Dataset items

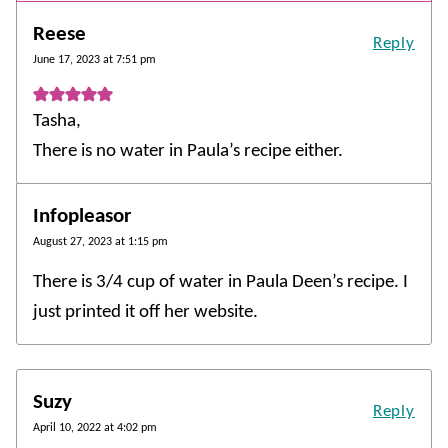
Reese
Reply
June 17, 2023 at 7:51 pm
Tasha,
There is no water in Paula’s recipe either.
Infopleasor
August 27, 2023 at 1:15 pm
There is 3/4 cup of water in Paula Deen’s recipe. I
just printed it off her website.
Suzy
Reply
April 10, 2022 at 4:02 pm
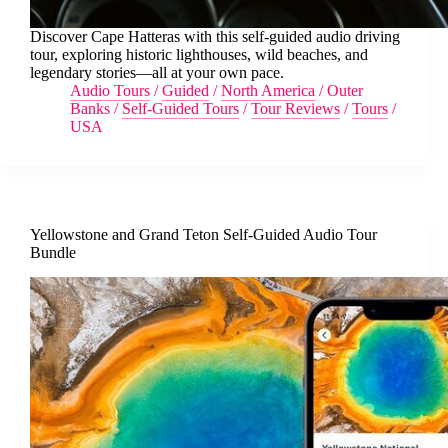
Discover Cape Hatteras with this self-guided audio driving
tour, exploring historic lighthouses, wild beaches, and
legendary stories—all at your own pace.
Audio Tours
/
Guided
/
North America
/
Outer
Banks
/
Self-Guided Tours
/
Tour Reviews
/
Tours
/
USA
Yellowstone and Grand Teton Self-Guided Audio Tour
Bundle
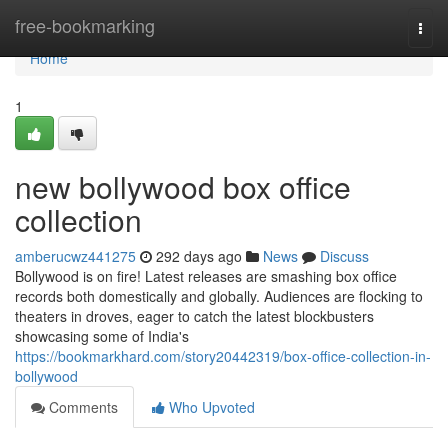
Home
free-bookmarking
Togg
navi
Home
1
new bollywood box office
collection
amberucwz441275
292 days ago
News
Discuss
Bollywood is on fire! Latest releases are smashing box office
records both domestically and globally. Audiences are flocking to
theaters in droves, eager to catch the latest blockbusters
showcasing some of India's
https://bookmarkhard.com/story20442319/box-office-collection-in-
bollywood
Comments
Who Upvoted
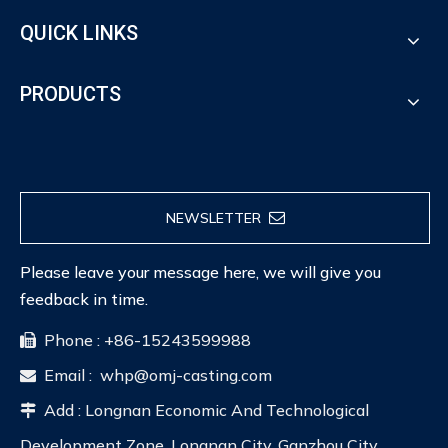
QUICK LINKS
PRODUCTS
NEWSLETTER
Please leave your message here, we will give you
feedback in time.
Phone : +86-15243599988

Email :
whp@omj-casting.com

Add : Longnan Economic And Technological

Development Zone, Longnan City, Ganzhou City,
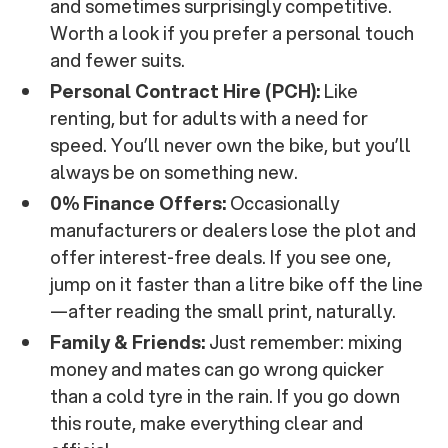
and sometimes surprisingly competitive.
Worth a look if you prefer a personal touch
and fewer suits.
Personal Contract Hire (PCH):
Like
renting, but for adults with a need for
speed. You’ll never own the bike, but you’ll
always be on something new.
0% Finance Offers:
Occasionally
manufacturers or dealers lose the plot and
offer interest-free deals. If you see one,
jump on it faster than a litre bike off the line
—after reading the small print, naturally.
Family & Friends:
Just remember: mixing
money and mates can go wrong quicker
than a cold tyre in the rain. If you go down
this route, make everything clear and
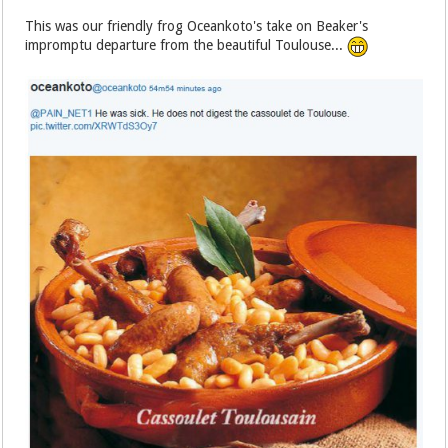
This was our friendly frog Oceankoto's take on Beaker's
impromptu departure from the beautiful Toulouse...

§ EXERCISE REQUIREMENTS:
Output, line for line and exactly, the records above from their first line through the one with "April 10, 2022 at 4:02 pm", both ends included, but no pictures.

§ EXERCISE RESULT:
Reese
Reply
June 17, 2023 at 7:51 pm
Tasha,
There is no water in Paula’s recipe either.
Infopleasor
August 27, 2023 at 1:15 pm
There is 3/4 cup of water in Paula Deen’s recipe. I
just printed it off her website.
Suzy
Reply
April 10, 2022 at 4:02 pm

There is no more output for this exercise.